Data records

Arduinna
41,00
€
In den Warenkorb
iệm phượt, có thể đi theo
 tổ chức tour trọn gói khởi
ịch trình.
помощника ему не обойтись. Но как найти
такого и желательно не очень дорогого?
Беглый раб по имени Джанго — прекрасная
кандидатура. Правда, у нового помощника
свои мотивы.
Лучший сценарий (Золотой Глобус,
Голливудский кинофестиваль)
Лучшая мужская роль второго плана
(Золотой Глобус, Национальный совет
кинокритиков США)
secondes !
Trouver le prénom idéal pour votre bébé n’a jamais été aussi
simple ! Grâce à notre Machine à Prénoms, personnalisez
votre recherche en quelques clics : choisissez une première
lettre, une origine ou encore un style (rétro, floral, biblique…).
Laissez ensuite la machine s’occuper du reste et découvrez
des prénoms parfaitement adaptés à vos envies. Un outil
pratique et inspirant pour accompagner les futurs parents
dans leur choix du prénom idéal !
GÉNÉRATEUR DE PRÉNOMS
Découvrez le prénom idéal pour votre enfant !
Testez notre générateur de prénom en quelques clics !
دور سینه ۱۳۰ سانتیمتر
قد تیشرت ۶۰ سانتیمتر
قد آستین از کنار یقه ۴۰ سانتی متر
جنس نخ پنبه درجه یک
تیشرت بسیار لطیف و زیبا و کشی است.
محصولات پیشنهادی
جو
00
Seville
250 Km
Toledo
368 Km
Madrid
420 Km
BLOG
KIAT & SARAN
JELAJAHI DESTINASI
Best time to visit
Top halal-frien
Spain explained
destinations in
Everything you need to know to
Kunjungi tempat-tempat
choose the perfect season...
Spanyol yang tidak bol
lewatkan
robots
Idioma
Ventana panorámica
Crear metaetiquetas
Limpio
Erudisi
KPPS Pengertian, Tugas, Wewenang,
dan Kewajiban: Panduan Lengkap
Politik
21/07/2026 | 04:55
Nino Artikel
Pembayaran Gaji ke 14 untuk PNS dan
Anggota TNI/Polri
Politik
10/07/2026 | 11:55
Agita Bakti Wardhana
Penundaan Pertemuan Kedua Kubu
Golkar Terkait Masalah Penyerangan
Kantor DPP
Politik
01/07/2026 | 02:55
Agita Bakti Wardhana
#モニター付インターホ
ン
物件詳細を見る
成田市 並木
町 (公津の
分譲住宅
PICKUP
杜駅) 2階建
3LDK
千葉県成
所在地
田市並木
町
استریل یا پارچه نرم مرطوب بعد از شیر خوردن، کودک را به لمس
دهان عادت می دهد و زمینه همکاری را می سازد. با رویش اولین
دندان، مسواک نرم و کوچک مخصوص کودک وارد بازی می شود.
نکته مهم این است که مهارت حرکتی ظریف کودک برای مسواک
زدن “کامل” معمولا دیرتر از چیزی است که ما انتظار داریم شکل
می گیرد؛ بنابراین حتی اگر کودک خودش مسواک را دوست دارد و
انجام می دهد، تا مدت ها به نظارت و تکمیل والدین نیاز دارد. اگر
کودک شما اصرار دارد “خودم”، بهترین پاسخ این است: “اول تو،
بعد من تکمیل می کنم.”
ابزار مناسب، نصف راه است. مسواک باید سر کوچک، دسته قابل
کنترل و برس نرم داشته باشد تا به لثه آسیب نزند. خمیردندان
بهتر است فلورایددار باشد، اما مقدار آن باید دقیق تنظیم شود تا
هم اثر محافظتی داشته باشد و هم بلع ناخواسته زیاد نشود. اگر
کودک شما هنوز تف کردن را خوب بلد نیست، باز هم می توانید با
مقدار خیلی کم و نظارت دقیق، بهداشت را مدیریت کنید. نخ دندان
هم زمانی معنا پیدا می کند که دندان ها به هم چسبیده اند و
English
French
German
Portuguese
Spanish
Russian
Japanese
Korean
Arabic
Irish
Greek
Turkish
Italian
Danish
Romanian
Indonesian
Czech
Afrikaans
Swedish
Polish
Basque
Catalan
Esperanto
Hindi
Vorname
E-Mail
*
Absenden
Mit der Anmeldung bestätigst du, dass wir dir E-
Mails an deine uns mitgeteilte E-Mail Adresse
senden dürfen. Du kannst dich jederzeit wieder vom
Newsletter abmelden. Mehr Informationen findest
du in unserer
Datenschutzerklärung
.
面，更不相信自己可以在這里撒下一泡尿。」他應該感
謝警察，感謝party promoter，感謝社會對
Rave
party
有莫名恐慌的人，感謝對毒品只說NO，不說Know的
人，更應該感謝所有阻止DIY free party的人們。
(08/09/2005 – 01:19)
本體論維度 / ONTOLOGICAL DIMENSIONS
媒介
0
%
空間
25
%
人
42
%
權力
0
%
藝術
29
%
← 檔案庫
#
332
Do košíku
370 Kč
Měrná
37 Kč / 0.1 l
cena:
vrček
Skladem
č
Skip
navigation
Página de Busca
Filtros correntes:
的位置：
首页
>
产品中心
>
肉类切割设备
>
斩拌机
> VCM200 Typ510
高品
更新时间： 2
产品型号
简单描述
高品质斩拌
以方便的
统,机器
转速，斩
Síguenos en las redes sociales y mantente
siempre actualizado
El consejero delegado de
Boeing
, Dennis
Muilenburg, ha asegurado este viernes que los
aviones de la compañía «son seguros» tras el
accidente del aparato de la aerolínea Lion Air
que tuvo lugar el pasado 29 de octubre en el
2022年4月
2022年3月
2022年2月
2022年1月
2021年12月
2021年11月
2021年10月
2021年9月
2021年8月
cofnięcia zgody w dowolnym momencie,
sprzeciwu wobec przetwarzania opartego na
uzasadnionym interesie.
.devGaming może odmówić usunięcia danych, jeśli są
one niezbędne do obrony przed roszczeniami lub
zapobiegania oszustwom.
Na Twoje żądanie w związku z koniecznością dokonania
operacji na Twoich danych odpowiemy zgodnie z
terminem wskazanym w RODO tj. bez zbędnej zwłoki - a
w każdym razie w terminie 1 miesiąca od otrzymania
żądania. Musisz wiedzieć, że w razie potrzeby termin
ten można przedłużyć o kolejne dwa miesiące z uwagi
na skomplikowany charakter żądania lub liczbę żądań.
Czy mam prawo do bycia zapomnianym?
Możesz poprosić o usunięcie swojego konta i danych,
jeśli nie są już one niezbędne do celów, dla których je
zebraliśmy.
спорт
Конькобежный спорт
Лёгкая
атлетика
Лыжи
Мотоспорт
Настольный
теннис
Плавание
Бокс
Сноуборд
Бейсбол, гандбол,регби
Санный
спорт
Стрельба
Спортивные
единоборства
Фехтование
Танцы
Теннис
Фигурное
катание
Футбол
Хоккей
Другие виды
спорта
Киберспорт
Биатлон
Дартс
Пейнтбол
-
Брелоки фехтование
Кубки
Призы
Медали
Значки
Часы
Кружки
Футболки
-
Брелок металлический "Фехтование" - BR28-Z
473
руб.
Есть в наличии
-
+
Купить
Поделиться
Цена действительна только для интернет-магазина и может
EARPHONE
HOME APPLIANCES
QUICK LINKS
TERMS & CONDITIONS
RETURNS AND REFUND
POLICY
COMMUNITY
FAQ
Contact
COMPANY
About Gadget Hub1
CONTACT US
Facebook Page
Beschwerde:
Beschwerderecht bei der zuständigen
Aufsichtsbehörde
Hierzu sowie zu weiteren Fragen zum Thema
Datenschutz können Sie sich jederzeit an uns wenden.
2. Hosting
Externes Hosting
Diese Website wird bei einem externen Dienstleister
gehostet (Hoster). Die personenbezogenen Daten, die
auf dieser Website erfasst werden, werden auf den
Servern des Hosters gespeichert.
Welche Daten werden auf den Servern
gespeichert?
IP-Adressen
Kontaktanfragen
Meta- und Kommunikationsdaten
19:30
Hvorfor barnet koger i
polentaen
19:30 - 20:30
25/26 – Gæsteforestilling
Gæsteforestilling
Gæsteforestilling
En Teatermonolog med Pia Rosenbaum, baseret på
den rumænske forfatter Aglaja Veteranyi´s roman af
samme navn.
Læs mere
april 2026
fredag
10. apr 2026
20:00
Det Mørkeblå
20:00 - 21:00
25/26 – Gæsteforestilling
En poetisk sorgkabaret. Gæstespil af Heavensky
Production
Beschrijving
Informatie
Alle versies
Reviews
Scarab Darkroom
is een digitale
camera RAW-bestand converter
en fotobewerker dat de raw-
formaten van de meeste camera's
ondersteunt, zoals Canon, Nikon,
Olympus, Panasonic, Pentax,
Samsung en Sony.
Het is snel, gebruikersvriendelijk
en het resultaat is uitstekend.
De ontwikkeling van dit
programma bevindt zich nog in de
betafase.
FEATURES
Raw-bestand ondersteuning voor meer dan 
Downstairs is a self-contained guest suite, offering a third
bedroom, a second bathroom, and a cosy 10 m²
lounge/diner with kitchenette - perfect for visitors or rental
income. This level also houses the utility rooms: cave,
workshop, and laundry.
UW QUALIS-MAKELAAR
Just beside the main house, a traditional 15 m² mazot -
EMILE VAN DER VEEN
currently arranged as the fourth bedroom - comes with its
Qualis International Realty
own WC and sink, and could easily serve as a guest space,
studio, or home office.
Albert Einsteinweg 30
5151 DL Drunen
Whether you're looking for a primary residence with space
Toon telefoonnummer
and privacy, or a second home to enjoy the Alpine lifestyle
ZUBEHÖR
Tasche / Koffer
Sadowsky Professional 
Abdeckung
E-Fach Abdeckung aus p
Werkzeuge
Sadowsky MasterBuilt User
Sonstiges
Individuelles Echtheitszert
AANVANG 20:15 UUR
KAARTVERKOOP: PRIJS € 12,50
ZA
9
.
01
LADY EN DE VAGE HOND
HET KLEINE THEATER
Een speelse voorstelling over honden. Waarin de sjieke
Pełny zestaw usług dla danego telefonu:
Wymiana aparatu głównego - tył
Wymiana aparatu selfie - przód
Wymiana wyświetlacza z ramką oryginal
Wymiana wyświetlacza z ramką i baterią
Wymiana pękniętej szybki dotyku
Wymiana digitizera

▶ [Task brief]: Report each line above that includes the string "помощника".

▶ [Exercise response]:
помощника ему не обойтись. Но как найти
кандидатура. Правда, у нового помощника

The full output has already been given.